The hardest part for me (other than the hellacious first couple of days) was giving up colas and sugary drinks in favor of just water.

While most people don't think of kale or other vegetables as comfort food, they are extremely healthy for us and have been nothing sort of miraculous for my body. The most startling thing about my journey has been the fact that I can now drink, and love, the juices of vegetables and fruits I used to turn my nose up at in their solid forms. Just a few year's ago, I would have turned my nose up at this great documentary. Now, not only has it changed my life, but I'm getting closer to getting my brother and his family on a starter juicing program to help with his weight and health problems.

It's pretty ironic that so many of us are quick to point out the problems in others and their poisonous addictions, but they can't see that our fried food (processed food) addictions are just as poisonous to our bodies over the long haul.

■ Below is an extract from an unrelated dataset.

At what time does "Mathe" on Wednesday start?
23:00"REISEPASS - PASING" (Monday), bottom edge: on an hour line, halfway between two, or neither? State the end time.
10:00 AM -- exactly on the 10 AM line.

And this isn't to say that I've given up all my fried food and processed food loves, it's just that now I eat them in moderation while at least juicing for one meal everyday.

Maqzito said...

Couple things I've learned:
- volume of food consumed (even if the food you've consumed in a day adds up to zero carbs, if you've consumed too much, it will just end up turning into fat).
- things like tomato sauce and starchy veggies (like butternut squash)have a lot of sugar or carbs and slow down weight loss.
- too much cheese, even though its low to no carbs, will slow weight loss.
- sugar from candy and other sweets completely stops and even reverses weight loss very quickly. this one for me is really big. even if all the sweets i have in one day only amounts to about 5 grams of sugar, it will quickly make me blow up. for example, if i end up consuming 15g of carbs in one day from veggies, i will still lose weight. if i consume only about 5 carbs in one day but they're from refined sugar, i will gain weight. i think it really matters what type of carbs are being consumed, not solely the number. this being said, be careful of bottled sauces, they contain a lot of nasty carby additives.

John from Daejeon said...

Kevin, since you love the art of the fart, here is a great video of one as well as a great looking French-Canadian woman from "Just for Laughs." Farting Beaver and Beautiful Montreal woman with an awful lot of chest hair.

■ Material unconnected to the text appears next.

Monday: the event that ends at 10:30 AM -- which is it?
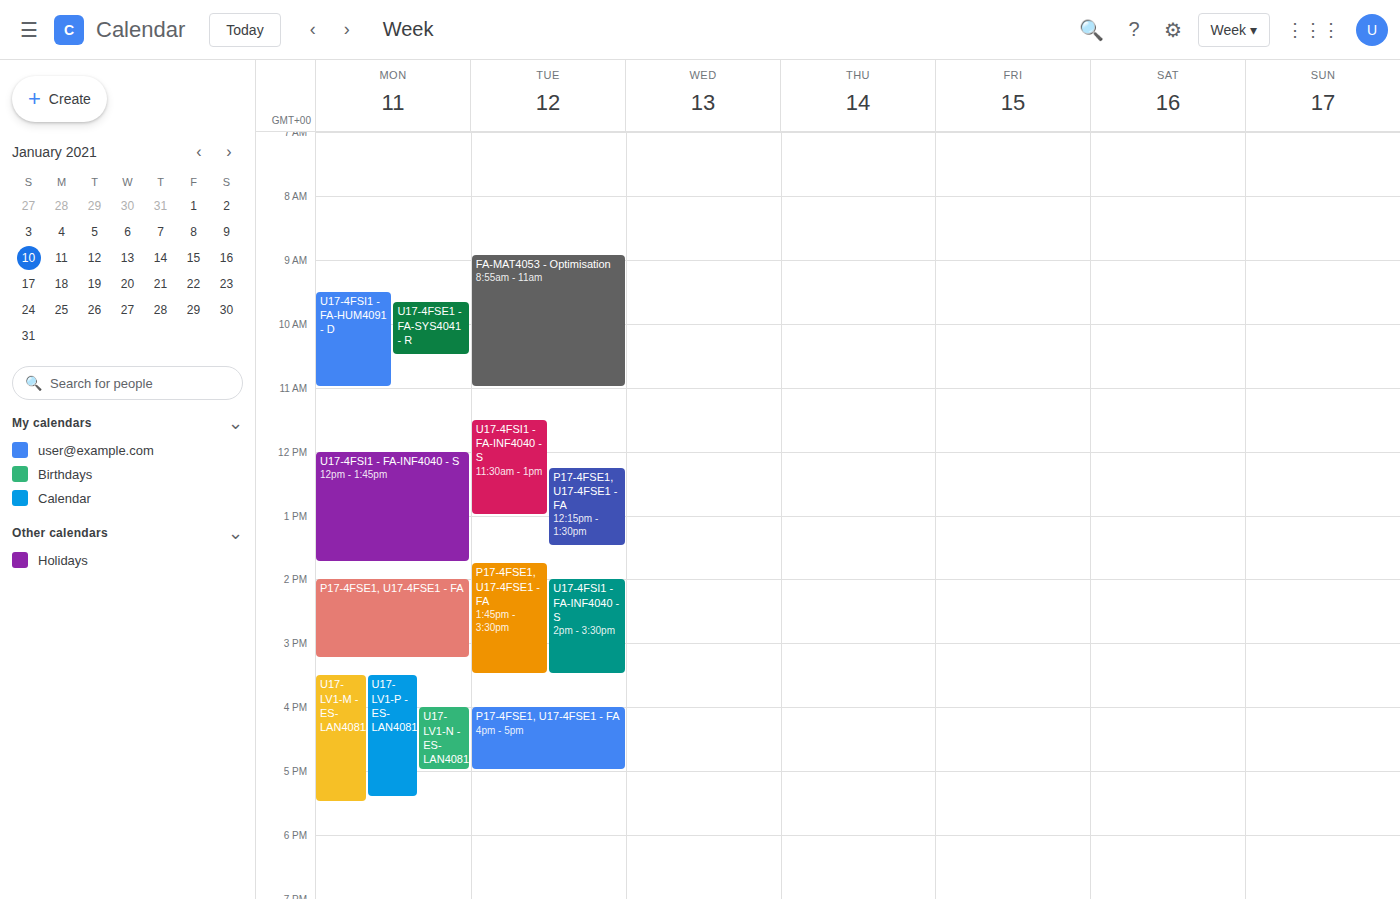
"U17-4FSE1 - FA-SYS4041 - R"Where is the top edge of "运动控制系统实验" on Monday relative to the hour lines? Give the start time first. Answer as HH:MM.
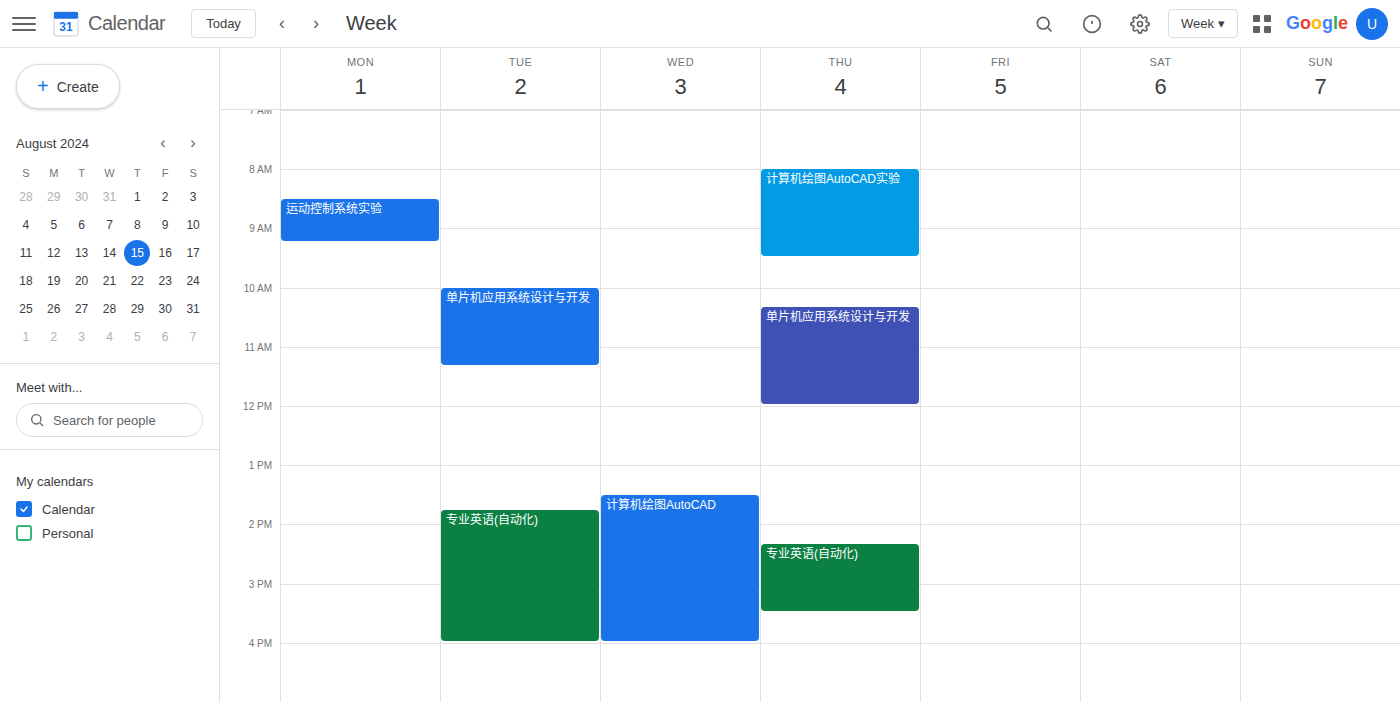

If you have more time, they have over 2500 22-minute episodes. The alien/UFO encounter ones are some of the best.

Sperwer said...

So much bro lore here, I hesitate to wade in.

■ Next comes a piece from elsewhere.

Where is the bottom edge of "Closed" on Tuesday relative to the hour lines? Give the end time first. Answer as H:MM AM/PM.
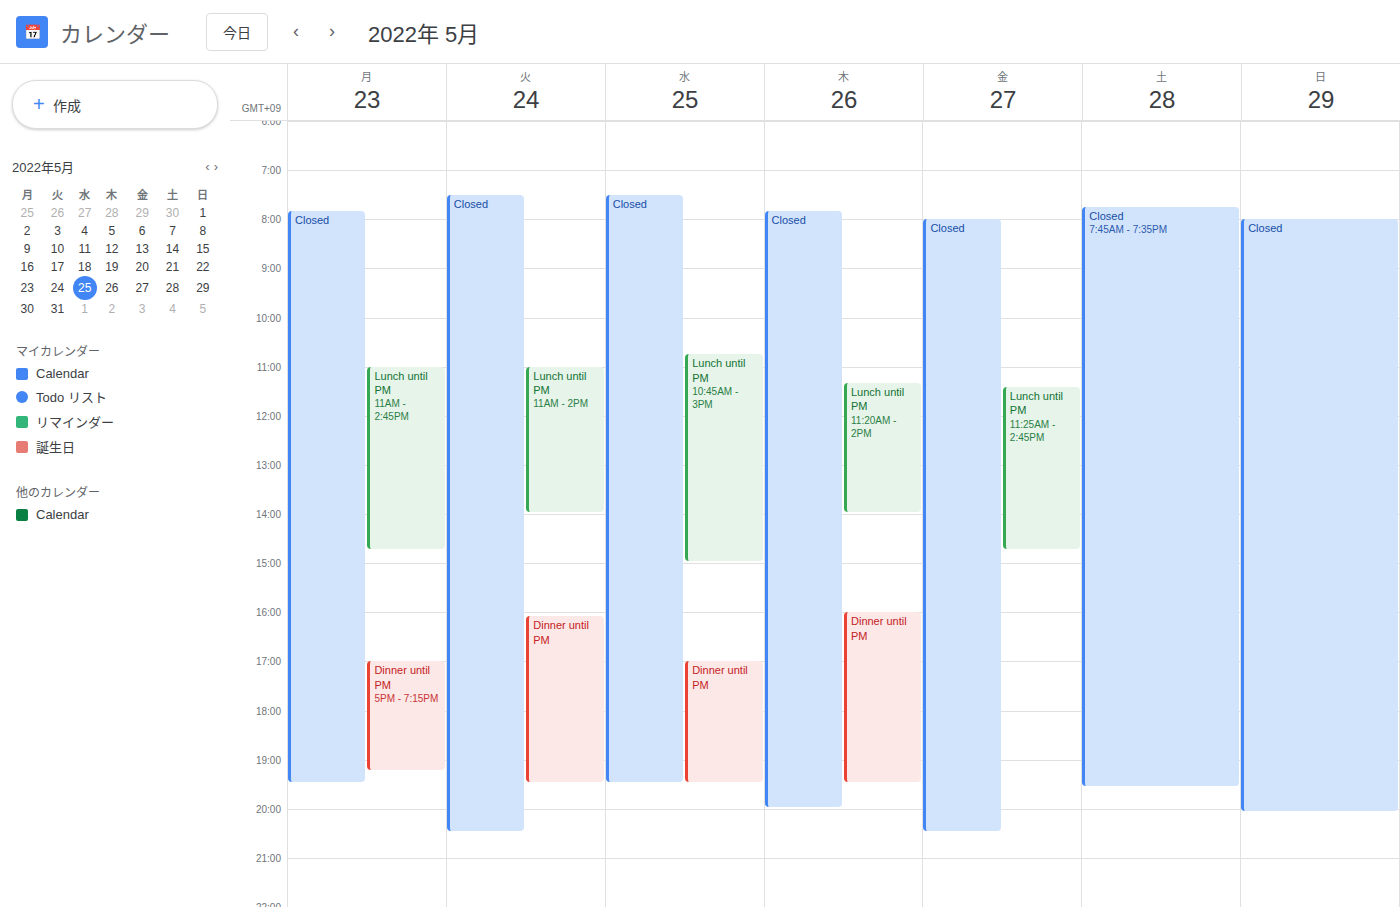
8:30 PM -- halfway between the 8 PM and 9 PM lines.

Nevertheless. my counsel is to hold fast to your position (ie the low-no carbs) and be patient. My experience is that at some point you will suddenly see a metabolic "paradigm" shift and your new normal will be 5-10 pounds less than your current normal, around which you will again have daily fluctuations of 2-5 pounds.

Try not to have ANY refined sugar in any form, since it will trigger an immediate insulin spike and tend to put your system back into its old bad pattern, thus undermining your effort to reset it with the low/no carb regime. It's earlier days, so don;t beat yourself up over transgressions, just realize they have a disproportional price tag in your circumstances.

And, for god's sake, ignore the no doubt well-intentioned but misguided idea of eating 10-12 times a day, let alone including carbs in each such meal.. It's impossible to eat 30 grams or less that way, and it also is counterproductive to the goal of getting your body into a regular prolonged circadian cycle of fat loss. Also try to make those 30 grams of carbs as low glycemic as possible, again to lessen interference with fat metabolism while not completely sacrificing the contribution that carb metabolism can make to fat metabolism until your body figures out how to do it more or less with protein and dietary fat alone. Ideally, your carb intake will be after exercise. But until you start exercising, it should be as late in the morning as you can postpone breakfast (to kcik start your metabolism after the nightly fast while prolonging it as long as possible. When you start exercising, substitute a fast-acting protein for the morning carbs that are shifted to post workout - look for something like hydrolyzed whey from eg. RxWhey.